● Reading passage
>>
Kristen met us at the main hospital entrance and we went in together. We hit a minor snag, which at the time was a BIG AWFUL TERRIBLE NO GOOD snag from my point of view. I’m choosing to omit the details of this experience, but I will say this. If you are a man and you are dealing with a laboring woman, sarcasm and mock pity are not the best approaches. That is all.
We finally made it to our room around 2:30 a.m. Not long after that my Dream Team arrived, composed of Kristen, “Mama Linda,” (a close friend, L&D nurse, and former college dorm mom) and Hannah, the sweetest, most caring midwife. I was in such good hands. My very ruffled feathers settled down and I was able to focus on the task at hand: having a baby!
Now I’m one of those crazy women who likes to feel all the feels of childbirth. No, I don’t think this makes me a super mom. No, I’m not looking for a pat on the back. No, I don’t have a mental illness. I just don’t love the thought of a big needle puncture in my spinal column. More than that, I like being fully present and physically connected to what is happening. I would have loved it if Eve had gone for a banana instead of the forbidden fruit, but still, God did design our bodies for this very purpose. This is why I have chosen midwife care for all three of my pregnancies. Midwives will stay in the room and hold your hand and encourage you to stick to your au naturale dream birth. (They will also happily order you an epidural should you decide you want one!) But they are there; they don’t rush in when you’re ready to push. Hannah was wearing a pin that said, “Midwife, at your cervix” – ha!
For me, enduring labor pains requires two coping mechanisms; water and withdrawal. As soon as I had been monitored for the minimum 20 minutes, I asked if I could go sit in the shower and spray warm water on my belly. This is my happy place. Getting out of the bed and having that quiet soothing time to myself always makes things happen for me. It’s hard for me to keep up with the timeline exactly, because time does weird things when you’re in labor. An hour can feel like ten minutes or two days. All I know is that I spent some time in the shower and progressed from 3cm to 6cm.
With that encouraging news, I headed back into the shower, but didn’t stay for long. I was beginning to get sick between contractions and feel shaky and weak – both signs that the end was near. Jason helped me out of the shower the second time. I doubt I could have made it out by myself. My legs felt as wobbly as a newborn calf! We finally got me back in the bed and were so excited to find that I was almost complete. At this point, I was able to communicate with my team, but when a contraction came I would close my eyes and shut everything out to endure the intense pain. It swallows you up, like a riptide pulling you under; all you can do is surrender to it. We decided to go ahead and break my water so I could begin pushing.
<<
● Stored data
>>
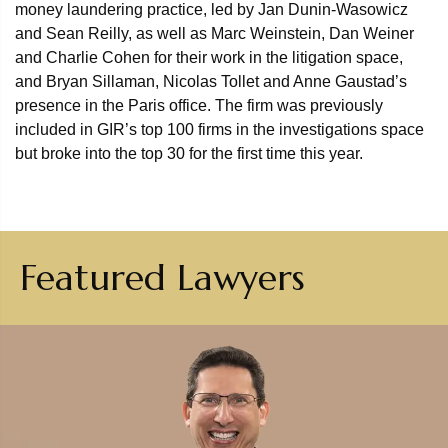
money laundering practice, led by Jan Dunin-Wasowicz
and Sean Reilly, as well as Marc Weinstein, Dan Weiner
and Charlie Cohen for their work in the litigation space,
and Bryan Sillaman, Nicolas Tollet and Anne Gaustad’s
presence in the Paris office. The firm was previously
included in GIR’s top 100 firms in the investigations space
but broke into the top 30 for the first time this year.
Featured Lawyers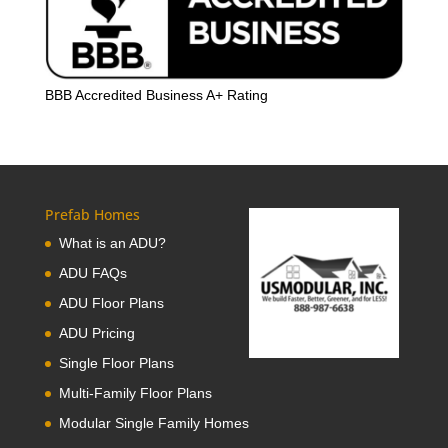
BBB Accredited Business A+ Rating
Prefab Homes
What is an ADU?
ADU FAQs
ADU Floor Plans
ADU Pricing
Single Floor Plans
Multi-Family Floor Plans
Modular Single Family Homes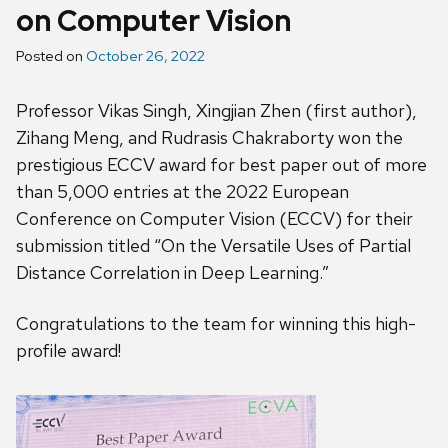
on Computer Vision
Posted on
October 26, 2022
Professor Vikas Singh, Xingjian Zhen (first author),
Zihang Meng, and Rudrasis Chakraborty won the
prestigious ECCV award for best paper out of more
than 5,000 entries at the 2022 European
Conference on Computer Vision (ECCV) for their
submission titled “On the Versatile Uses of Partial
Distance Correlation in Deep Learning.”
Congratulations to the team for winning this high-
profile award!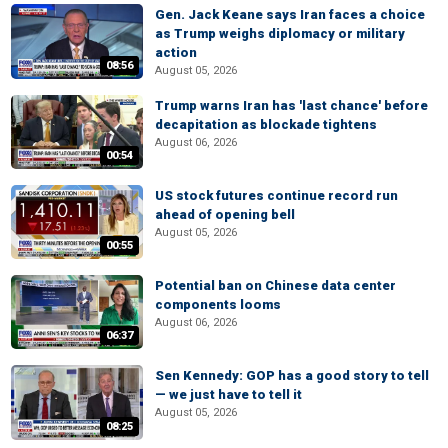
Gen. Jack Keane says Iran faces a choice
as Trump weighs diplomacy or military
action
08:56
August 05, 2026
Trump warns Iran has 'last chance' before
decapitation as blockade tightens
August 06, 2026
00:54
US stock futures continue record run
ahead of opening bell
August 05, 2026
00:55
Potential ban on Chinese data center
components looms
August 06, 2026
06:37
Sen Kennedy: GOP has a good story to tell
— we just have to tell it
August 05, 2026
08:25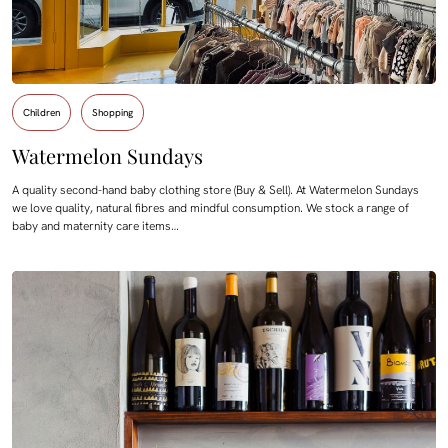
Children
Shopping
Watermelon Sundays
A quality second-hand baby clothing store (Buy & Sell). At Watermelon Sundays
we love quality, natural fibres and mindful consumption. We stock a range of
baby and maternity care items…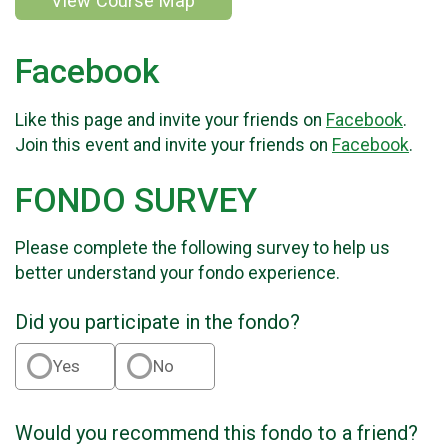
View Course Map
Facebook
Like this page and invite your friends on
Facebook
.
Join this event and invite your friends on
Facebook
.
FONDO SURVEY
Please complete the following survey to help us
better understand your fondo experience.
Did you participate in the fondo?
Yes
No
Would you recommend this fondo to a friend?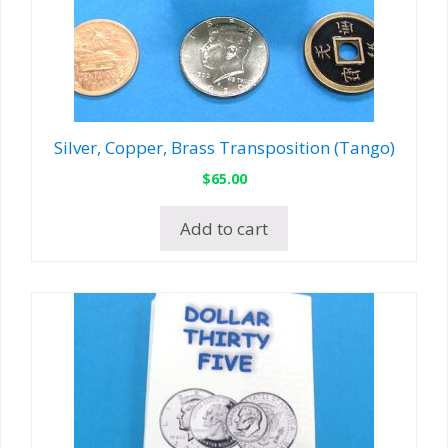
Silver, Copper, Brass Transposition (Tango)
$
65.00
Add to cart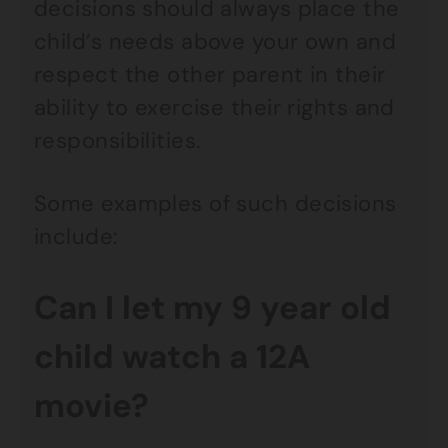
decisions should always place the
child’s needs above your own and
respect the other parent in their
ability to exercise their rights and
responsibilities.
Some examples of such decisions
include:
Can I let my 9 year old
child watch a 12A
movie?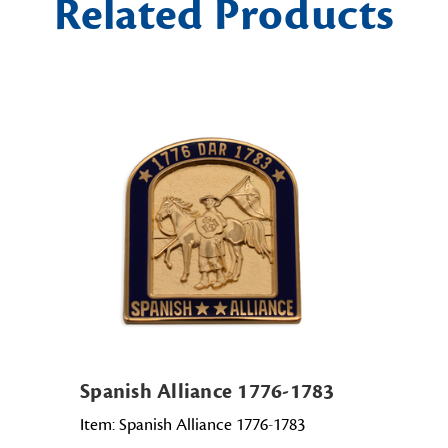
Related Products
Spanish Alliance 1776-1783
Item: Spanish Alliance 1776-1783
<<
● What needs to be done
Write the next part of the childbirth account, picking up right after its final sentence.

● Response to this task
Now, I think if you were a fly on the wall in the room that early Saturday morning you would agree that I was very calm, quiet and stoic throughout my labor. I’m a real trouper through it all. That changes completely when it comes time to deliver. I can silently breathe through the most intense contractions, but when it’s time to push, I scream like I’m dying. Ask Kristen. I actually apologized in advance to everyone in the room, because I knew it was coming!
Thankfully at 6:28 a.m. after pushing quite loudly through a handful of contractions, my little man was out and I heard his sweet first cry.
Now, I know I just delivered our third baby, but I have to pause and brag on my hubby for a second. Through each of our children’s births, he was the best birth coach a woman could have. He’s fought off a crazy phlebotomist trying to get a CBC on me while having a contraction, faithfully fed me tiny ice chips between contractions and whispered encouraging words when I needed them most. He’s also “caught” every single one of our children. When I start pushing, he gloves up and gets ready to catch that slippery babe. How awesome is he?!
For me, childbirth is such a Holy experience. God’s love for me is revealed as I feel that undescribably intense love for my new child. Just as Man Cub entered the world messy and helpless, God sees me covered in sin and spiritually helpless without His own Son’s redeeming sacrifice, and He loves me nonetheless. He kisses my cheesy head and whispers that He loves me. And that sacrifice! It is so unfathomable to me as a parent.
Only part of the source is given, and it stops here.